He will see first, and doubtless with the respectful admiration which an Englishman is bound to bestow upon such objects, the coal-sheds and carriage-sheds of the station itself, extending in their ashy and oily splendours for about a quarter of a mile out of the town; and then, just as the train gets into speed, under a large chimney tower, which he cannot see to nearly the top of, but will feel overcast by the shadow of its smoke, he may see, if he will trust his intelligent head out of the window, and look back, fifty or fifty-one (I am not sure of my count to a unit) similar chimneys, all similarly smoking, all with similar works attached, oblongs of brown brick wall, with portholes numberless of black square window. But in the midst of these fifty tall things that smoke, he will see one, a little taller than any, and more delicate, that does not smoke; and in the midst of these fifty masses of blank wall enclosing 'works'—and doubtless producing works profitable and honourable to France and the world—he will see one mass of wall [Pg 4] —not blank, but strangely wrought by the hands of foolish men of long ago, for the purpose of enclosing or producing no manner of profitable work whatsoever, but one—

"This is the work of God; that ye should believe on Him whom He hath sent"!

Leaving the intelligent traveller now to fulfil his vow of pilgrimage to Paris,—or wherever else God may be sending him,—I will suppose that an intelligent Eton boy or two, or thoughtful English girl, may care quietly to walk with me as far as this same spot of commanding view, and to consider what the workless—shall we say also worthless?—building, and its unshadowed minaret, may perhaps farther mean.

Minaret I have called it, for want of better English word. Flêche—arrow—is its proper name; vanishing into the air you know not where, by the mere fineness of it. Flameless—motionless—hurtless—the fine arrow; unplumed, unpoisoned, and unbarbed; aimless—shall we say also, readers young and old, travelling or abiding? It, and the walls it rises from—what have they once meant? What meaning have they left in them yet, for you, or for the people that live round them, and never look up as they pass by?

Suppose we set ourselves first to learn how they came there.

At the birth of Christ, all this hillside, and the brightly-watered plain below, with the corn-yellow champaign above, were inhabited by a Druid-taught race, wild enough in thoughts and ways, but under Roman government, and gradually becoming accustomed to hear the names, and partly to confess the power, of Roman gods. For three hundred years after the birth of Christ they heard the name of no other God.

Three hundred years! and neither apostles nor inheritors of apostleship had yet gone into all the world and preached the gospel to every creature. Here, on their peaty ground, the wild people, still trusting in Pomona for apples, in Silvanus for acorns, in Ceres for bread, and in Proserpina for rest, hoped but the season's blessing from the Gods of Harvest, and feared no eternal anger from the Queen of Death.
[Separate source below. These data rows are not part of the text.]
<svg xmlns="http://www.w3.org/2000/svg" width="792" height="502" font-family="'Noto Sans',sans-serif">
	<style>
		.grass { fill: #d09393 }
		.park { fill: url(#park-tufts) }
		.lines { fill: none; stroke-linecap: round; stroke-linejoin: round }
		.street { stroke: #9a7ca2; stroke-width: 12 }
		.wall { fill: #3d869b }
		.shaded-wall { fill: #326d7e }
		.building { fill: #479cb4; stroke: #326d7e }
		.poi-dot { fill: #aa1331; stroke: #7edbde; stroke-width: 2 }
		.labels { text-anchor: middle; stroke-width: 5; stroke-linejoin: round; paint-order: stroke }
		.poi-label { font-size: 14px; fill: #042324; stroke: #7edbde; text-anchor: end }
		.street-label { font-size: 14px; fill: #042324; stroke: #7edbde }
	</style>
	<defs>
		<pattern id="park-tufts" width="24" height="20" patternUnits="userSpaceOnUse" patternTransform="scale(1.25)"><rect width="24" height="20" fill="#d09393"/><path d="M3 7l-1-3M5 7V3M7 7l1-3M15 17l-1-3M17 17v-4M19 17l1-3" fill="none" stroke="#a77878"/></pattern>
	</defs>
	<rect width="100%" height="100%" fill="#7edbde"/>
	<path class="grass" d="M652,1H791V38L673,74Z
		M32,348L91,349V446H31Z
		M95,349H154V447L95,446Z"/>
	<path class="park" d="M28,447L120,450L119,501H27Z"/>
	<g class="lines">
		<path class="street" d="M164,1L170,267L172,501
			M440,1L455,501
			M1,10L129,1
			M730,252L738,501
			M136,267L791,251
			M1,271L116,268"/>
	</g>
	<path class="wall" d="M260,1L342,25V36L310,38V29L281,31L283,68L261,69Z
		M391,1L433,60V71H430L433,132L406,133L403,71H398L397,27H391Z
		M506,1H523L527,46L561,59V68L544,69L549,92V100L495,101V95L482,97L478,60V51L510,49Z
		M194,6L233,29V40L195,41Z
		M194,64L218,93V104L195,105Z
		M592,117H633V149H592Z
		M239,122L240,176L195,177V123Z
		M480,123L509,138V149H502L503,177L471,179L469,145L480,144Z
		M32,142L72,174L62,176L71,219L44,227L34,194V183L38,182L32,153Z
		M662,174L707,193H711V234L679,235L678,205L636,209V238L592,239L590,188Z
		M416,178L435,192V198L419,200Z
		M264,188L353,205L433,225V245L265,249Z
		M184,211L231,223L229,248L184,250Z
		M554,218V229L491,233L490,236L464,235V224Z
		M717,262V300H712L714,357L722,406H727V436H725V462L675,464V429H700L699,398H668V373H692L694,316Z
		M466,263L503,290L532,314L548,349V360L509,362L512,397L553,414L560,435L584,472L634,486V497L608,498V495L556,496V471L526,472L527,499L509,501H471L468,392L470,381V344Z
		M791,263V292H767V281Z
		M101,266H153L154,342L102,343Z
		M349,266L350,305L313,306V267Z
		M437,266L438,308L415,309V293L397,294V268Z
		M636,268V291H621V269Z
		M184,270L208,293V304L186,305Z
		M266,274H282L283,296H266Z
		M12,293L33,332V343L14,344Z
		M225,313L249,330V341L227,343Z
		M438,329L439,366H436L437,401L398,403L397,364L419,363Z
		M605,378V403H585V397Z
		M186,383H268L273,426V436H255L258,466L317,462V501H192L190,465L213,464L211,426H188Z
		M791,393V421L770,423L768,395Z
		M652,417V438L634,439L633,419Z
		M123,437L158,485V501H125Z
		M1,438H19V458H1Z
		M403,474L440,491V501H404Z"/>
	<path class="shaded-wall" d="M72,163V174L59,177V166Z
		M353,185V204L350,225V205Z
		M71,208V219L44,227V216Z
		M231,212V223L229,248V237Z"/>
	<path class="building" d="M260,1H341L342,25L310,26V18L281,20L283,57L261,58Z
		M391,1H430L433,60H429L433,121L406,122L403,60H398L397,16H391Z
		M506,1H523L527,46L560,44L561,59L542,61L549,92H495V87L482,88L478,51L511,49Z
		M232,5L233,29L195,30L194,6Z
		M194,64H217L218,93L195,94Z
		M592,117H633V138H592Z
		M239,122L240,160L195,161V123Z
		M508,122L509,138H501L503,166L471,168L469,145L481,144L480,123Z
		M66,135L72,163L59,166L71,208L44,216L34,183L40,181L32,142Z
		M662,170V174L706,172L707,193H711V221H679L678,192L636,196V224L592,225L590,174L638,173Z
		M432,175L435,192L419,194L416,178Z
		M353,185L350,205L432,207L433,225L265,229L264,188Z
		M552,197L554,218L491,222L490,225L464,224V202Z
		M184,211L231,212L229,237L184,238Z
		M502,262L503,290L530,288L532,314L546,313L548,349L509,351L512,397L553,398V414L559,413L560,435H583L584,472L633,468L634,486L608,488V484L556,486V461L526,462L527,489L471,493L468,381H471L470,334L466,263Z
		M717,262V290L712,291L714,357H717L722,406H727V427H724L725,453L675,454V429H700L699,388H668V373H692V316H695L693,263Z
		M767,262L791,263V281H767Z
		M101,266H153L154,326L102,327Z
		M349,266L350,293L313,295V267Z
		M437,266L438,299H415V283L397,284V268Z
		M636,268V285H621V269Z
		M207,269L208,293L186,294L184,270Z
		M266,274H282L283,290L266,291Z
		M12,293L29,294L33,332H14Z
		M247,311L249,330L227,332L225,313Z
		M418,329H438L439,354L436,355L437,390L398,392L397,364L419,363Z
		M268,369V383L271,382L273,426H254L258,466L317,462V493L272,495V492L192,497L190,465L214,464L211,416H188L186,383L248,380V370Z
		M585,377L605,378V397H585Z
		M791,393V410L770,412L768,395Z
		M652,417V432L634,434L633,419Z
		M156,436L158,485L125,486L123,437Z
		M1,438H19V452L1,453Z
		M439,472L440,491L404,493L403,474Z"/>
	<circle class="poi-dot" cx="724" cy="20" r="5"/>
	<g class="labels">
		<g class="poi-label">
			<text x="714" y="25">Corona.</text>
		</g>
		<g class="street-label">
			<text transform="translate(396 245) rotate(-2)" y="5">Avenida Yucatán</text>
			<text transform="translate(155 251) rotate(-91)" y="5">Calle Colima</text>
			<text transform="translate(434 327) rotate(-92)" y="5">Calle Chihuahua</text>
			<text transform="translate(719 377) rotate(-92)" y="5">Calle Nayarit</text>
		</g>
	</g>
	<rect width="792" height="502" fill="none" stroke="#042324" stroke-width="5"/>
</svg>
But at last, three hundred years being past and gone, in the [Pg 5] year of Christ 301, there came to this hillside of Amiens, on the sixth day of the Ides of October, the Messenger of a new Life.

His name, Firminius (I suppose) in Latin, Firmin in French,—so to be remembered here in Picardy. Firmin, not Firminius; as Denis, not Dionysius; coming out of space—no one tells what part of space. But received by the pagan Amienois with surprised welcome, and seen of them—forty days—many days, we may read—preaching acceptably, and binding with baptismal vows even persons in good society: and that in such numbers, that at last he is accused to the Roman governor, by the priests of Jupiter and Mercury, as one turning the world upside-down. And in the last day of the Forty—or of the indefinite many meant by Forty—he is beheaded, as martyrs ought to be, and his ministrations in a mortal body ended.